▸ ASSIGNED TASK A:
List every place named in the essay about waiting in Nebraska for a baby.

A Week of Waiting in Nebraska, for a Baby and a Change

Photo
Credit Anna Bahney

“We’ve been waiting for you,” said the midwife, walking into my appointment.

It was the welcome that I had been waiting for – among other things. After my gray knitted-brow of uncertainty about my plan to deliver my baby halfway across the country, the drama of getting out of Washington, D.C., the list-making needed to get my family to Omaha, we were all here.

There was nothing to do but wait. And there are few collections of days that feel at once as momentous and mundane as waiting for a baby.

I trundled into the midwives’ office in Omaha as rain poured down on the ill-fitting slicker that stopped zipping around my belly long ago. The appointment was a wash of comfort. The midwife could have been a friend of my mom’s, one with 20 years of experience delivering babies. She asked about my trip and had me tell her how my husband and I met. We spoke seriously about my labor plan. We laughed about how many people think midwives just birth babies at home. (“Which in Nebraska is a class IV felony!” she hooted. “It’s just birthing a baby!”). She gave me a hug and I nearly cried with relief.

The rest of the week, nothing happened. Just as it was supposed to. My sons raked leaves with my dad and jumped into them. They read books with my mom. My husband worked remotely in the basement. And I, well, honestly, I slept.

We were all just waiting.

Today, to give my constantly caregiving parents a break, my husband and I took the boys to a nature preserve along the Missouri River to participate in a trash cleanup. We joined a Boy Scout troop, some college students and a few other families with trash bags and work gloves as we wandered the trails along the flood plain collecting tin cans and candy wrappers. It was a sort of prebirth mitzvah – and one that my husband and I figured might have the added benefit of stimulating labor.

It was such a beautiful day we stayed on the preserve after the cleanup, hiking up and down the bluffs along the river for hours. The boys raced the trails, running ahead to their dad, then back to check on me, calling back and forth to each other, laughing, hiding, chasing.

I stopped for a moment on the trail, looking up at a brilliant yellow cottonwood tree. Every leaf was turned out in gold, but still clinging to the tree. I realized today was peak foliage. All around us the trees were on fire with orange and red as we walked among them. It was that last gasp – so fleeting — right before the leaves fall and the season changes.

[Lens distortion estimation data]

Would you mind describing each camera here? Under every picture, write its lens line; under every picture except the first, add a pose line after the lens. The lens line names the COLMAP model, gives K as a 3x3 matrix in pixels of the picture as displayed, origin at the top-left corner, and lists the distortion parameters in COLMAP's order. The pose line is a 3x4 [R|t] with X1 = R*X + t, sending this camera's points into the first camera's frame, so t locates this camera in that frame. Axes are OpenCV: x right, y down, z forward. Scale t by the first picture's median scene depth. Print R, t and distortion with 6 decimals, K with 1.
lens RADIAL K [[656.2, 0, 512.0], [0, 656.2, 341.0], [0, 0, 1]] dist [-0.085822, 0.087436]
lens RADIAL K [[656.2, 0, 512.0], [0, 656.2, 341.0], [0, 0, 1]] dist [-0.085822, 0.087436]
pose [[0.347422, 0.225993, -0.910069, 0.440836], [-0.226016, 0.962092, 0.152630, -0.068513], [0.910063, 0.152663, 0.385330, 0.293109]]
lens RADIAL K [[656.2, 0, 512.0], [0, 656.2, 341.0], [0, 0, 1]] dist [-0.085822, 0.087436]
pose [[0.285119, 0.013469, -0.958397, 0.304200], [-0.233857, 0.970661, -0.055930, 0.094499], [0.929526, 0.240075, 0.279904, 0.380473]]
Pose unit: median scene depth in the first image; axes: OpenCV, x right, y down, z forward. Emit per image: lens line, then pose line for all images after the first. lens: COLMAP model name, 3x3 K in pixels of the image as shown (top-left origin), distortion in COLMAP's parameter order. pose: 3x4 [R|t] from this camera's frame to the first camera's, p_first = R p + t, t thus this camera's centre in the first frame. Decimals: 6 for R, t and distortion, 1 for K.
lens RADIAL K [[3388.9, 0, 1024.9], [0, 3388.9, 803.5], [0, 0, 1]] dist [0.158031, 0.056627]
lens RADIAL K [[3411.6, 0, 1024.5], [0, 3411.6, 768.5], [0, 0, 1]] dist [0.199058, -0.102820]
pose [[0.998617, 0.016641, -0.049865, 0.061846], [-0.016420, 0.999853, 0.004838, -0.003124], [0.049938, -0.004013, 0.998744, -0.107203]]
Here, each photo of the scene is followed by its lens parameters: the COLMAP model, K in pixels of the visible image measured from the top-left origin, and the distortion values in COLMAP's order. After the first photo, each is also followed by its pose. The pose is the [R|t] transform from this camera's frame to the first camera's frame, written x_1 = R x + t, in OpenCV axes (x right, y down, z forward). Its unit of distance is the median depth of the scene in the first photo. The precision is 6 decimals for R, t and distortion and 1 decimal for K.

▸ ASSIGNED TASK B:
Substitute "mean" for "median" in the listing, starting with the line containing "Pose unit: median" and going on through the line containing "-0.004013, 0.998744, -0.107203]]", and return only those lines.

▸ ANSWER AREA A:
Nebraska
Washington, D.C.
Omaha
Missouri River

▸ ANSWER AREA B:
Pose unit: mean scene depth in the first image; axes: OpenCV, x right, y down, z forward. Emit per image: lens line, then pose line for all images after the first. lens: COLMAP model name, 3x3 K in pixels of the image as shown (top-left origin), distortion in COLMAP's parameter order. pose: 3x4 [R|t] from this camera's frame to the first camera's, p_first = R p + t, t thus this camera's centre in the first frame. Decimals: 6 for R, t and distortion, 1 for K.
lens RADIAL K [[3388.9, 0, 1024.9], [0, 3388.9, 803.5], [0, 0, 1]] dist [0.158031, 0.056627]
lens RADIAL K [[3411.6, 0, 1024.5], [0, 3411.6, 768.5], [0, 0, 1]] dist [0.199058, -0.102820]
pose [[0.998617, 0.016641, -0.049865, 0.061846], [-0.016420, 0.999853, 0.004838, -0.003124], [0.049938, -0.004013, 0.998744, -0.107203]]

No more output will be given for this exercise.